Strange printf output [duplicate]

Question

I executed the following code

#include <stdio.h>

int main()
{
    printf("%f\n", 9/5);
}

Output : 0.000000

why not 1 ?

if i write printf("%f %f %d %d\n", (float)9/5, 4, sizeof(float), sizeof(int));

then output is 1.800000 0.000000 4 59

why not 1.800000 4 4 4

on my machine the sizeof (float) is 4

Thanks in advance

Answer 1

This is because your printf format specifier doesn't match what you passed it:

9/5 is of type int.

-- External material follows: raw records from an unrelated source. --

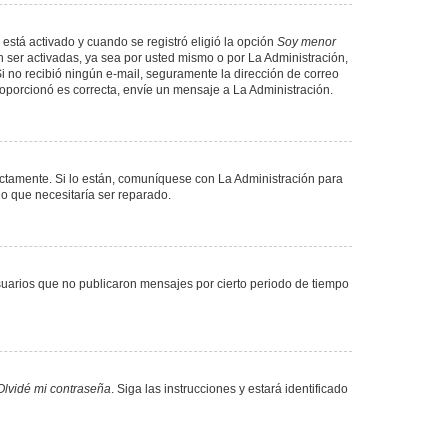
 está activado y cuando se registró eligió la opción
Soy menor
 ser activadas, ya sea por usted mismo o por La Administración,
. Si no recibió ningún e-mail, seguramente la dirección de correo
proporcionó es correcta, envíe un mensaje a La Administración.
ectamente. Si lo están, comuníquese con La Administración para
lo que necesitaría ser reparado.
uarios que no publicaron mensajes por cierto periodo de tiempo
Olvidé mi contraseña
. Siga las instrucciones y estará identificado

But printf expects a float.

So you need to either cast it to a float or make either literal a float:

printf("%f\n", (float)9/5);
printf("%f\n", 9./5);

As for why you're getting 0.0, it's because the printf() is reading the binary representation of 1 (an integer) and printing it as a float. Which happens to be a small denormalized value that is very close to 0.0.

EDIT : There's also something going with type-promotion on varargs.

In vararg functions, float is promoted to double. So printf() in this case actually expects a 64-bit parameter holding a double. But you only passed it a 32-bit operand so it's actually reading an extra 32-bits from the stack (which happens to be zero in this case) - even more undefined behavior.